[Input — start]

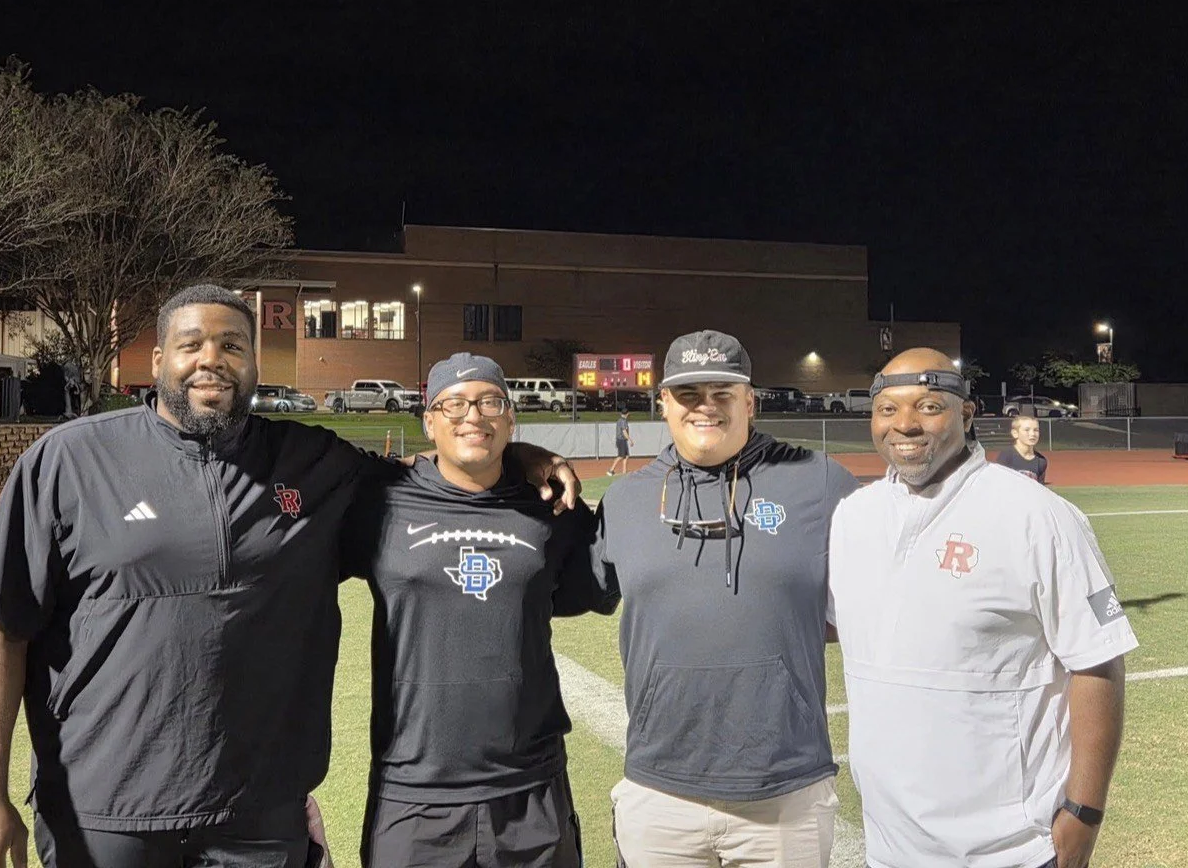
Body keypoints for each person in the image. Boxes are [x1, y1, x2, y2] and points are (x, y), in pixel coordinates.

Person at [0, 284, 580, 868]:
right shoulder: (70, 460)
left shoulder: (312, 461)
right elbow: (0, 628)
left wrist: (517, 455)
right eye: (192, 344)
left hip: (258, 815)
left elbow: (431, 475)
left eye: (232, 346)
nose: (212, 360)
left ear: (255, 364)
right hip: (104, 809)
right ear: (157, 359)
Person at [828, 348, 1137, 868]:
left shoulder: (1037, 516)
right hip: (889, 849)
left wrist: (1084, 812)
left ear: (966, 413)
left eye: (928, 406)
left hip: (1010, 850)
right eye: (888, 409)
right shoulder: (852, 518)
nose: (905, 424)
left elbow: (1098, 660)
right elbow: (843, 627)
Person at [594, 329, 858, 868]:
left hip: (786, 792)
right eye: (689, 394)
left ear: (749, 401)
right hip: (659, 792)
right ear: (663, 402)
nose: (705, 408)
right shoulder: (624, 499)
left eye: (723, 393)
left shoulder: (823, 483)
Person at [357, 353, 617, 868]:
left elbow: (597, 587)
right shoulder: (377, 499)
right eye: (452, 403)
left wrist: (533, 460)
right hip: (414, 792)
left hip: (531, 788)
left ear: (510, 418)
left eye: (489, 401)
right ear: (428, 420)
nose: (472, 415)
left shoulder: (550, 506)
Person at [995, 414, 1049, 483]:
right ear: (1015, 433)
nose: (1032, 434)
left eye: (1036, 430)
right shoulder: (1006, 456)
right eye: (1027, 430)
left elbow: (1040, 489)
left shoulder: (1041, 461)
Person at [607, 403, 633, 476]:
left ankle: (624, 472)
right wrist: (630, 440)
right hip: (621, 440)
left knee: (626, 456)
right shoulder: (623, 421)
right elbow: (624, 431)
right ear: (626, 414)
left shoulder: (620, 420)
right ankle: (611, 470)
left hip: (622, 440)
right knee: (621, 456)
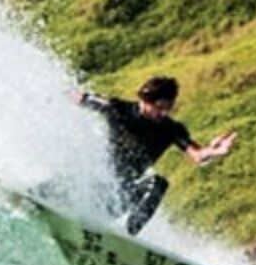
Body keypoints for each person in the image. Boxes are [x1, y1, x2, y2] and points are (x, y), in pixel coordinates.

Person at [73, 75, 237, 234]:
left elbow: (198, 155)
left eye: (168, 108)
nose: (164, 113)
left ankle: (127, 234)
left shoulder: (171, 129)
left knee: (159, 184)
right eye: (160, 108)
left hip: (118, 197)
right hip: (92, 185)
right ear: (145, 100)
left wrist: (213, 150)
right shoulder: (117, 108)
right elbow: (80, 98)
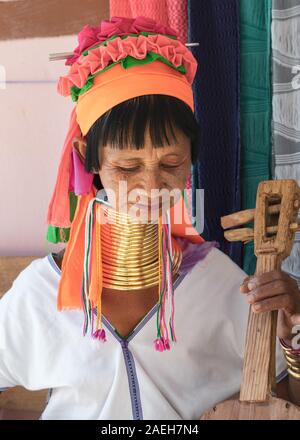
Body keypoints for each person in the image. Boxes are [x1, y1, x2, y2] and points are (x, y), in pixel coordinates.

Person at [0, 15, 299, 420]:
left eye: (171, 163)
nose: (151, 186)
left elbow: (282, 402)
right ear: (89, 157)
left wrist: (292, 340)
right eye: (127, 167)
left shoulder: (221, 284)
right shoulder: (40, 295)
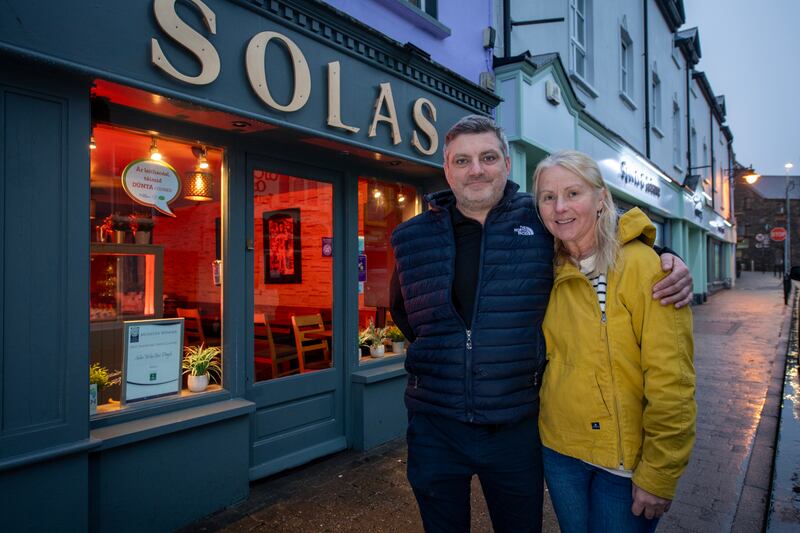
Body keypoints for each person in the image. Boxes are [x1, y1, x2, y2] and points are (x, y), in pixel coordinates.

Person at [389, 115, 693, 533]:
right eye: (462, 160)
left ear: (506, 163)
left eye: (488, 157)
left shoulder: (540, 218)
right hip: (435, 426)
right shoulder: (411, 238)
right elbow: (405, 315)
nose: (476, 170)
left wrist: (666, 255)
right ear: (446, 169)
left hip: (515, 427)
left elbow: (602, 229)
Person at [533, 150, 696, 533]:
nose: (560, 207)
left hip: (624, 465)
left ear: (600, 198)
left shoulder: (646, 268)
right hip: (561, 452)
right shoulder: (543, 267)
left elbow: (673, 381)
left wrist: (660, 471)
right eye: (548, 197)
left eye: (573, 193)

[Input — finish]

→ Exercise requirements: Retype the lines exactly. Begin at the one that holds "left knee: (626, 456)", stop at the last line of the entries above, and drop the pictures.

→ Answer area:
left knee: (626, 456)
right shoulder: (623, 421)
right elbow: (624, 431)
right ear: (626, 414)
left shoulder: (620, 420)
right ankle: (611, 470)
left hip: (622, 440)
right knee: (621, 456)
Body keypoints for each person in the image. Boxes are [x1, y1, x2, y2] and points are (x, y), in pixel coordinates.

Person at [73, 75, 237, 234]:
left elbow: (198, 155)
left eye: (168, 108)
nose: (164, 113)
left ankle: (127, 234)
left shoulder: (171, 129)
left knee: (159, 184)
right eye: (160, 108)
left hip: (118, 197)
right hip: (92, 185)
right ear: (145, 100)
left wrist: (213, 150)
right shoulder: (117, 108)
right elbow: (80, 98)
Body keypoints for each person in the image. Boxes are [x1, y1, x2, y2] and points are (x, y), in pixel coordinates.

Person at [0, 15, 299, 420]:
left eye: (171, 163)
nose: (151, 186)
left elbow: (282, 402)
right ear: (89, 157)
left wrist: (292, 340)
right eye: (127, 167)
left shoulder: (221, 284)
right shoulder: (40, 295)
Body keypoints for each person in the image. Boxes are [x1, y1, x2, y2] and points are (x, y), in pixel coordinates.

Person at [389, 115, 693, 533]:
right eye: (462, 160)
left ear: (506, 163)
left eye: (488, 157)
left shoulder: (540, 218)
right hip: (435, 426)
right shoulder: (411, 238)
right elbow: (405, 315)
nose: (476, 170)
left wrist: (666, 255)
right ear: (446, 169)
left hip: (515, 427)
left elbow: (602, 229)
Person at [533, 150, 696, 533]:
nose: (560, 207)
left hip: (624, 465)
left ear: (600, 198)
left shoulder: (646, 268)
right hip: (561, 452)
right shoulder: (543, 267)
left elbow: (673, 381)
left wrist: (660, 471)
right eye: (548, 197)
left eye: (573, 193)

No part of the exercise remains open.